◆ What you are asked to do: Extend the passage below on common aneuploid conditions by writing the next part, starting right after its final sentence.

Common Aneuploid Conditions
Aneuploid conditions are categorized into two main types: trisomy, which is the presence of an extra chromosome, and monosomy, the absence of a chromosome. The majority of aneuploidies are not compatible with life and result in miscarriage. However, a few specific aneuploidies can result in a live birth, leading to well-documented genetic syndromes.
The most recognized trisomic condition is Down syndrome, or Trisomy 21, which occurs when an individual has three copies of chromosome 21 instead of two. Other less common but severe trisomies include Edwards syndrome (Trisomy 18) and Patau syndrome (Trisomy 13). Edwards syndrome is associated with significant developmental delays, and Patau syndrome causes severe intellectual disability and physical abnormalities of the heart, brain, and kidneys.
In cases of monosomy, the most common condition compatible with life is Turner syndrome, which affects individuals assigned female at birth. This condition, also called Monosomy X, occurs when one of the two X sex chromosomes is missing. Most other monosomies involving the non-sex chromosomes (autosomes) are lethal. The presence of an extra chromosome, as in trisomies, is better tolerated than the loss of one, which may explain why more trisomic conditions result in live births.

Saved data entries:
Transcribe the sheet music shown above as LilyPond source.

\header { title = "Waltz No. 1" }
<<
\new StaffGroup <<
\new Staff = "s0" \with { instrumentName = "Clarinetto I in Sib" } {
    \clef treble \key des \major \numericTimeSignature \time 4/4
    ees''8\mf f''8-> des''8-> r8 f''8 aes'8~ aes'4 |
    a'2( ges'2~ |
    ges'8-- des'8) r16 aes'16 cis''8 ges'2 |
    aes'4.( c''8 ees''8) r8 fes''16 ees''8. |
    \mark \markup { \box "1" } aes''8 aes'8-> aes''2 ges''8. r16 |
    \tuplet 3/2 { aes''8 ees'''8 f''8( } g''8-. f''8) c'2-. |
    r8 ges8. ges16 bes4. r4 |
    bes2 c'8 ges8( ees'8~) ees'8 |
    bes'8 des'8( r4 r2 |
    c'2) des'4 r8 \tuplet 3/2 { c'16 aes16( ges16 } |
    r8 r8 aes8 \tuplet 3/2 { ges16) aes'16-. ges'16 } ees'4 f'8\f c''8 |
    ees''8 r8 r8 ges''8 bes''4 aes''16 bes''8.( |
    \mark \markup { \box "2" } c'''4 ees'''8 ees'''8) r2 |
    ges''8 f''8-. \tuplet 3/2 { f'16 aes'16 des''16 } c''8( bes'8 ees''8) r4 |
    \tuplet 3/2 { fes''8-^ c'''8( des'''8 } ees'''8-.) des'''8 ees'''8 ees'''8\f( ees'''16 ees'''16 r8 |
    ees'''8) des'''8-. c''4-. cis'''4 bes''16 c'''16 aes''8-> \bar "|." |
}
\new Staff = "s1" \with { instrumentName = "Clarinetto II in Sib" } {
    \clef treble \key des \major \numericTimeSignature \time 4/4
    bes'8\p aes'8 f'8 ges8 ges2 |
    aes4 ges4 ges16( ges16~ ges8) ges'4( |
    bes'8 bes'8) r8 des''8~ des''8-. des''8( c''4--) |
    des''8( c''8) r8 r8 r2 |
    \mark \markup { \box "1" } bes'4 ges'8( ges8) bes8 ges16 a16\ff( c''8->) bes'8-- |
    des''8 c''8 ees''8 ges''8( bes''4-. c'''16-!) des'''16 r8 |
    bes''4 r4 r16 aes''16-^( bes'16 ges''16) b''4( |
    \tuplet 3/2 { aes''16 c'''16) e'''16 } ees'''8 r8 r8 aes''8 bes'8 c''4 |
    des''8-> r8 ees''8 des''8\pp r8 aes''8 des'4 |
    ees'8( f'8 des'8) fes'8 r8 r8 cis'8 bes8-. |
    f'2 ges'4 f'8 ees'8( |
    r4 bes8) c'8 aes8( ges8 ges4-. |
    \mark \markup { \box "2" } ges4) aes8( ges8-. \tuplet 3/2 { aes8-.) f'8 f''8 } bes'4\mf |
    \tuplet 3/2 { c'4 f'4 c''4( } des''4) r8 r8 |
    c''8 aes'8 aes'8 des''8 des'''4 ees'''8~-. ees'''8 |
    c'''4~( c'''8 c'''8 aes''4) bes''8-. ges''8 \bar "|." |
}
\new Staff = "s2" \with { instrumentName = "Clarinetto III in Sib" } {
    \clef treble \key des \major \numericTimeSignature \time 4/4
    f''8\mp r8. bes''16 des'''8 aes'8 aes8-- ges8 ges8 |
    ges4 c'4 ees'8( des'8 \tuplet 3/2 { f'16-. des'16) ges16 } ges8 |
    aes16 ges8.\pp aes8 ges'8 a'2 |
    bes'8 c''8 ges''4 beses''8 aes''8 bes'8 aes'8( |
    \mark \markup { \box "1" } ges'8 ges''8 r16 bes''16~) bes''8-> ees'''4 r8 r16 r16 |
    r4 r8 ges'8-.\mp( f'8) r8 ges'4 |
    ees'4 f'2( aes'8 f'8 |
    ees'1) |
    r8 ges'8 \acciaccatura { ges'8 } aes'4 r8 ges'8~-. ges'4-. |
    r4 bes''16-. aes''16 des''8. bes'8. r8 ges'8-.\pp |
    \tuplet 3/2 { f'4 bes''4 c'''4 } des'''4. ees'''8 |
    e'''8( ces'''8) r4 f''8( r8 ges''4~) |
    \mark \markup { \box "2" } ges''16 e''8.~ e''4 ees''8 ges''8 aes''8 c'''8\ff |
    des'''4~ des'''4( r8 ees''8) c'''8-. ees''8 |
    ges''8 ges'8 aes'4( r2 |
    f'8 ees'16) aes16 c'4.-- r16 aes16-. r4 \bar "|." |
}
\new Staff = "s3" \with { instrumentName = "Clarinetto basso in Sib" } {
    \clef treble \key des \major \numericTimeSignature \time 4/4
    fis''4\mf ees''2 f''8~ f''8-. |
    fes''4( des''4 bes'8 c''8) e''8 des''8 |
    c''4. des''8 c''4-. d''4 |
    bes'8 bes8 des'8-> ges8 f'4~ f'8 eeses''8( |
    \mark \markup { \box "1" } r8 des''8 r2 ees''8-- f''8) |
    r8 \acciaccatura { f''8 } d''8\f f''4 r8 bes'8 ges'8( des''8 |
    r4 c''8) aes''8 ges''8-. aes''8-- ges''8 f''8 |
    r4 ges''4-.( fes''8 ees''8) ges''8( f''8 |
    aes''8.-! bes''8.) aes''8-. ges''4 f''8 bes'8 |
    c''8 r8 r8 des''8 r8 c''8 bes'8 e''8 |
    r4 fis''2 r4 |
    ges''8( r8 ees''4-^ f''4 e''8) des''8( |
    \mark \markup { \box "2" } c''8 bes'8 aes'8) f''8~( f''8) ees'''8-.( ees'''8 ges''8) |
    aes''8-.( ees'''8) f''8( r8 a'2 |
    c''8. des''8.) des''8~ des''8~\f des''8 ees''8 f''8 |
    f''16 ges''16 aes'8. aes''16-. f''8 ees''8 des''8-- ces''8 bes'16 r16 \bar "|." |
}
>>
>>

◆ Your response:
Prenatal and Postnatal Diagnosis
The detection of aneuploidy can occur both before and after birth through a combination of screening and diagnostic tests. Prenatal screening is designed to assess the probability of a fetus having a specific aneuploidy but does not provide a definitive answer. The most common screening method is non-invasive prenatal testing (NIPT), which analyzes fetal DNA circulating in the pregnant person’s bloodstream. NIPT can screen for common trisomies like Down syndrome, but a positive result requires confirmation.
For a definitive diagnosis, invasive tests are necessary to collect fetal cells for analysis. Chorionic villus sampling (CVS) is performed between 10 and 14 weeks of gestation and involves taking a small sample of tissue from the placenta. Amniocentesis is another diagnostic option, performed after 15 weeks, where a sample of amniotic fluid containing fetal cells is collected. Both procedures carry a small risk but provide the cells needed for a definitive analysis.
The collected fetal cells are then used to create a karyotype, which is a visual map of the chromosomes. By arranging the chromosomes in pairs and in order of size, technicians can count them and identify any numerical abnormalities, confirming a diagnosis of aneuploidy. If an aneuploid condition is not detected before birth, a postnatal diagnosis can be made from a newborn’s blood sample by performing a karyotype analysis.
Aneuploidy Beyond Congenital Disorders
While aneuploidy is often discussed in the context of congenital conditions, it is not limited to disorders present at birth. Aneuploidy also occurs in somatic cells—the cells that make up the body’s tissues and organs—throughout an individual’s life. These changes, resulting from errors in mitosis, are known as somatic aneuploidy and are a hallmark of many types of cancer.
In cancer cells, having an unstable genome with an incorrect number of chromosomes is common. This chromosomal instability can contribute to tumor development by disrupting the balance of genes that regulate cell growth. The loss of a chromosome might remove a tumor-suppressing gene, while the gain of another could amplify a cancer-promoting gene, providing the cell with a growth advantage.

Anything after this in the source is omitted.